É fácil concluir-se que, na fase em que mais alto era o preço
do escravo, 1 milhão de negros foram mortos - sintomaticamente na Guerra
do Paraguai. Conscientemente ou não, houve um processo de arianização
da população brasileira, que estimulou a ideologia do branqueamento
- esta, já conscientes do rumo a tomar. Como consciente foi o uso do
negro como bucha de canhão, assumindo toda a responsabilidade da guerra.

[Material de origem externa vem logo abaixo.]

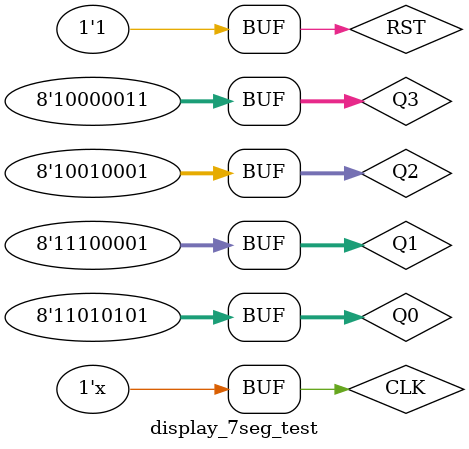
<source format=v>
`timescale 1ns / 1ps

`define DIGIT_N 4
`define SEGMENT_N 8
`define H_BITS_ `SEGMENT_N'b1001000_1
`define N_BITS_ `SEGMENT_N'b1101010_1
`define T_BITS_ `SEGMENT_N'b1110000_1
`define U_BITS_ `SEGMENT_N'b1000001_1

module display_7seg_test();

reg CLK;
reg RST;
wire [`DIGIT_N-1:0]D_SEL;
wire [`SEGMENT_N-1:0]D_OUT;
wire [`SEGMENT_N-1:0]Q0;
wire [`SEGMENT_N-1:0]Q1;
wire [`SEGMENT_N-1:0]Q2;
wire [`SEGMENT_N-1:0]Q3;

assign Q0 = `N_BITS_;
assign Q1 = `T_BITS_;
assign Q2 = `H_BITS_;
assign Q3 = `U_BITS_;

display_7seg U0(.clk(CLK), .rst(RST), .d0(Q0), .d1(Q1), .d2(Q2), .d3(Q3), .d_sel(D_SEL), .d_out(D_OUT));

initial
begin
    CLK = 0;
    RST = 0;
    #10 RST = 1;
    #10 RST = 0;
//    #10 RST = 0;
    #10 RST = 1;
end

always
begin
    #10; CLK = ~CLK;
end

endmodule

</source>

Consciente foi o hábito abusivo do homem rico mandar seus escravos ou
comprar negros para substituí-lo ou as seus filhos na guerra. O resultado
prático foi a contribuição enorme que a Guerra do Paraguai
teve para a diminuição do povo negro brasileiro - uma chacina
(de mortos na frente paraguaia e no Brasil) da qual até hoje os negros
não se recuperaram demograficamente, mesmo porque, em seguida à
matança de 1864/1870, começou-se a aplicar-se a ideologia do embranquecimento,
naturalmente. Naturalmente, pela simples opressão ao negro, negando-lhe
todas as possibilidades de ascensão social, fazendo-o procurar para seus
filhos, pais e mães, que pudessem contribuir com "sangue mais claro",
passaporte mulato ao aceitamento, porque iam em direção à
política das classes dominantes de eliminar a "mancha negra"
no Brasil.
A Guerra do Paraguai foi a alavanca de toda essa política. A matança
dos negros fortaleceu posteriormente as teorias racistas desenvolvidas pelos
filósofos, historiadores, políticos - enfim, os intelectuais das
classes dominantes -, que indicariam o branqueamento como "solução
racial" para o Brasil. A matança dos negros, aliás - e o
medo das conseqüências prováveis se eles se revoltassem -,
foi uma das preocupações do Duque de Caxias, manifestado em despacho
privado ao Imperador, quando pedia o fim da guerra e sua demissão do
comando do Exército. Manifestando seus temores, Caxias escreveu ao Imperador
que "à sombra dessa guerra, nada pode livrar-nos de que aquela imensa
escravatura do Brasil dê o grito de sua divina e humanamente legítima
liberdade; e tenha lugar a uma guerra interna, como no Haiti, de negros contra
brancos, que sempre tem ameaçado o Brasil, e desaparece dele a escassíssima
e diminuta parte branca que há".
A Guerra do Paraguai, como processo de arianização, liquidou a
grande arma que os negros teriam para lutar pela sua emancipação:
o potencial demográfico. Desarmados pelo genocídio extensamente
praticado na guerra e com reflexos imediatos no Brasil, acompanharam a campanha
abolicionista sem um peso político considerável e jamais - até
hoje - conseguiram emancipar-se da miséria que lhes foi destinada.